Business intelligence adds value across multiple functions in almost any industry. For example:

Customer service: With both customer information and product details available through a unified data source, customer service agents are able to quickly answer customer questions or begin to solve customer concerns.

Finance and banking: Financial firms can determine current organizational health and risks, and predict future success by viewing combined customer histories and market conditions. Data can be reviewed branch-by-branch with a single interface to identify opportunities for improvement or further investment.

Healthcare: Patients can quickly get answers to many pressing healthcare questions without asking time-consuming questions of staff or medical personnel. Internal operations, including inventories, are easier to track, minute-by-minute.

Retail: Retailers can boost cost savings by comparing performance and benchmarks across stores, channels and regions. And, with visibility into the claims process, insurers can see where they are missing service targets and use that information to improve outcomes.

Sales and marketing: By unifying data on promotions, pricing, sales, customer actions and market conditions, marketers and sales teams are better able to plan future promotions and campaigns.
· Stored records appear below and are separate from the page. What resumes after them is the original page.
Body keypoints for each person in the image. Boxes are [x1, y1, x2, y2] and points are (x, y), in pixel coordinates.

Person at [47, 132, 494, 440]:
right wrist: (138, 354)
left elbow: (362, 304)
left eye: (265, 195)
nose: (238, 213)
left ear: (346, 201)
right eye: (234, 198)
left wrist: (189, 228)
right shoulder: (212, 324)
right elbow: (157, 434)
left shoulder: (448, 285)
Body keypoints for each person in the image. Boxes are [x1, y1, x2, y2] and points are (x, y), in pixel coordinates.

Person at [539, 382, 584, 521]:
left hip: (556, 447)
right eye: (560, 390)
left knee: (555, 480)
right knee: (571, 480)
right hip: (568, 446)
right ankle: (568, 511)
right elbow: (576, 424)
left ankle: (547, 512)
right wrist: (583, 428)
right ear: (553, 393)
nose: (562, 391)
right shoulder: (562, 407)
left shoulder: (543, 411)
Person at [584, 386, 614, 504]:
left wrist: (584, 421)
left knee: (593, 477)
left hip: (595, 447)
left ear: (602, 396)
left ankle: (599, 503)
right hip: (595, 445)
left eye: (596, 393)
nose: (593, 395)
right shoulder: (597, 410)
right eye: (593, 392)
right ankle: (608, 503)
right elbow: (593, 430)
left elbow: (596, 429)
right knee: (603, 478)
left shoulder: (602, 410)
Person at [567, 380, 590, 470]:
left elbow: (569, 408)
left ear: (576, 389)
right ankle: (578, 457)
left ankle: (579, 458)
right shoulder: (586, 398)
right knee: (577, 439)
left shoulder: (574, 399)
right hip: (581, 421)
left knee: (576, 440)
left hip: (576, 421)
Detailed targeting or segmentation can help boost sales.

Security and compliance: Centralized data and a unified dashboard can improve accuracy and help determine the root causes of security problems. Compliance with regulations can be simplified with a single system to gather reporting data.
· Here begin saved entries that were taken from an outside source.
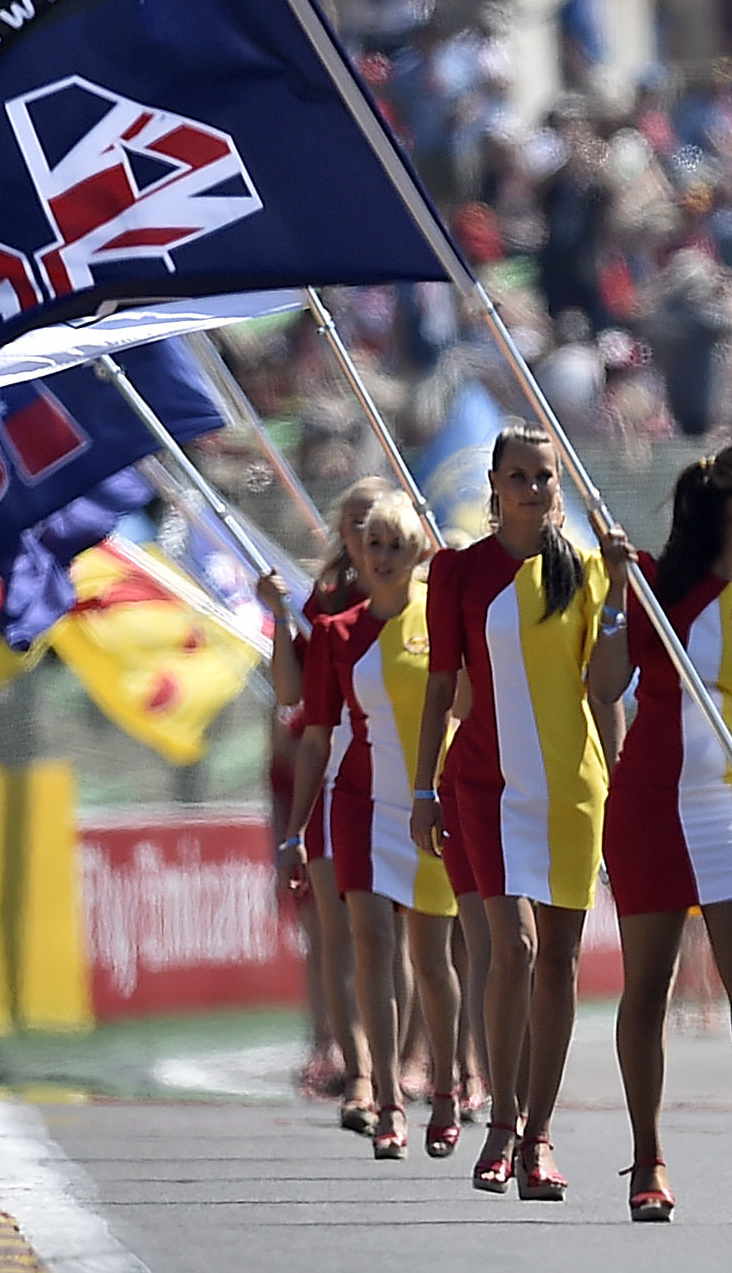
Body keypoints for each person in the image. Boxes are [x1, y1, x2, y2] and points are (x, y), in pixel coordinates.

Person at [598, 441, 732, 1221]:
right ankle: (648, 1159)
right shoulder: (657, 584)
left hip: (728, 811)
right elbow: (602, 682)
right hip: (647, 806)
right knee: (648, 988)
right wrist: (618, 594)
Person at [416, 426, 614, 1201]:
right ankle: (501, 1119)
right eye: (521, 476)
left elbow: (606, 687)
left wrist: (625, 595)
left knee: (560, 959)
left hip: (570, 788)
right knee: (514, 947)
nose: (535, 488)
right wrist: (423, 788)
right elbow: (440, 687)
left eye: (547, 476)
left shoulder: (587, 571)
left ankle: (538, 1136)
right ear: (495, 484)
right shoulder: (457, 572)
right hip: (483, 786)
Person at [278, 492, 465, 1162]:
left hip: (430, 805)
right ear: (357, 551)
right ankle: (386, 1099)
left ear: (420, 552)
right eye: (373, 544)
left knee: (433, 958)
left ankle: (443, 1087)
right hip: (356, 804)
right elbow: (315, 737)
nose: (383, 557)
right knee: (371, 944)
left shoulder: (443, 620)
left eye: (397, 545)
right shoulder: (336, 632)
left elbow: (465, 708)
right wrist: (297, 829)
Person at [274, 479, 384, 1126]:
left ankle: (420, 1062)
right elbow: (298, 702)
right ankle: (356, 1066)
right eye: (357, 524)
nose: (370, 537)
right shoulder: (325, 601)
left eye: (380, 524)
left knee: (399, 938)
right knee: (339, 933)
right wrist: (281, 624)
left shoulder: (420, 595)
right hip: (339, 778)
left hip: (406, 780)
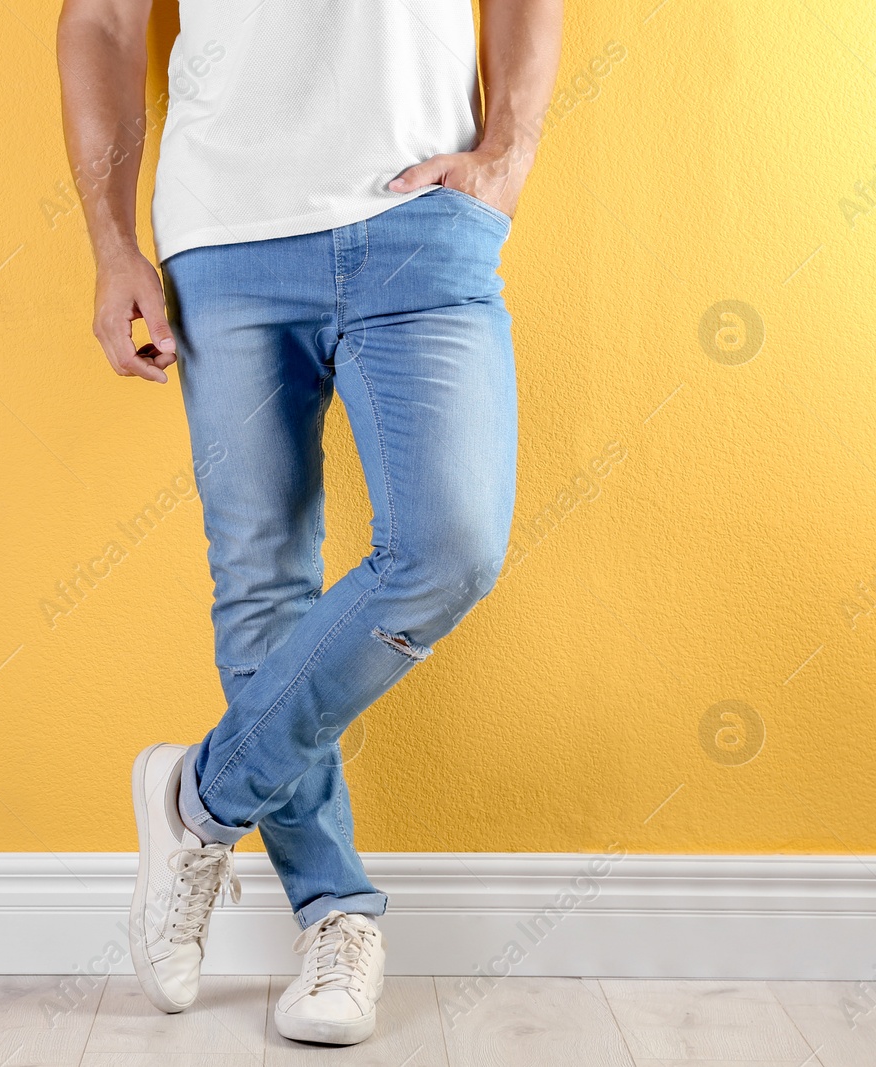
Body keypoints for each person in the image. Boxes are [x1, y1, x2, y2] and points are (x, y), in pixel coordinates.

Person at [57, 0, 563, 1046]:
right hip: (224, 234)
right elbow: (102, 21)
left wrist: (507, 153)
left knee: (449, 547)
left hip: (421, 217)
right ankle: (333, 913)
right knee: (262, 584)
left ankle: (198, 796)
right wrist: (111, 247)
Statistical analytics:  Using descriptive analytics, organizations can review statistics to spot new trends and uncover why those trends are developing.

Supply chain: Worldwide data on a single pane of glass (SPOG) can speed the movement of goods and the identification of supply chain inefficiencies and bottlenecks.

The future of BI

Recent developments in business intelligence are focused on self-service BI applications that enable non-tech-savvy users to use automatic analysis and reporting. The IT team remains responsible for managing corporate data—including accuracy and security—but multiple teams can now have direct access to data and be responsible for their own analysis, rather than having the job wait in a queue for IT to run.

The ongoing advances in modern business intelligence and analytics systems are expected to integrate machine learning algorithms and AI to streamline complicated tasks. With the new emphasis on self-service, these capabilities can also accelerate the enterprise’s ability to analyze data and gain insights at a deeper level. AI-based systems can read from multiple sources automatically while grabbing the most relevant information to lead decision-making.

As an example, consider how IBM Cognos® Analytics brings together data analysis and visual tools to support map-creation for reports. The system uses AI to automatically identify geographical information. It can then refine visualizations by adding geospatial mapping of the entire globe, an individual neighborhood or anything in between.

Modern BI solutions live on cloud-based platforms to extend the reach of BI worldwide. Consumer insights can be drawn from big data, producing information that ranges from descriptive to predictive. Many BI solutions now include real-time processing, enabling immediate decision-making.

Further advances in enterprise-grade BI systems include natural language queries, which are easier for users who are not SQL experts. Low-code or no-code development capabilities are available in some BI systems so users can create their own tools, apps and reporting interfaces to further speed the answers and time-to-market.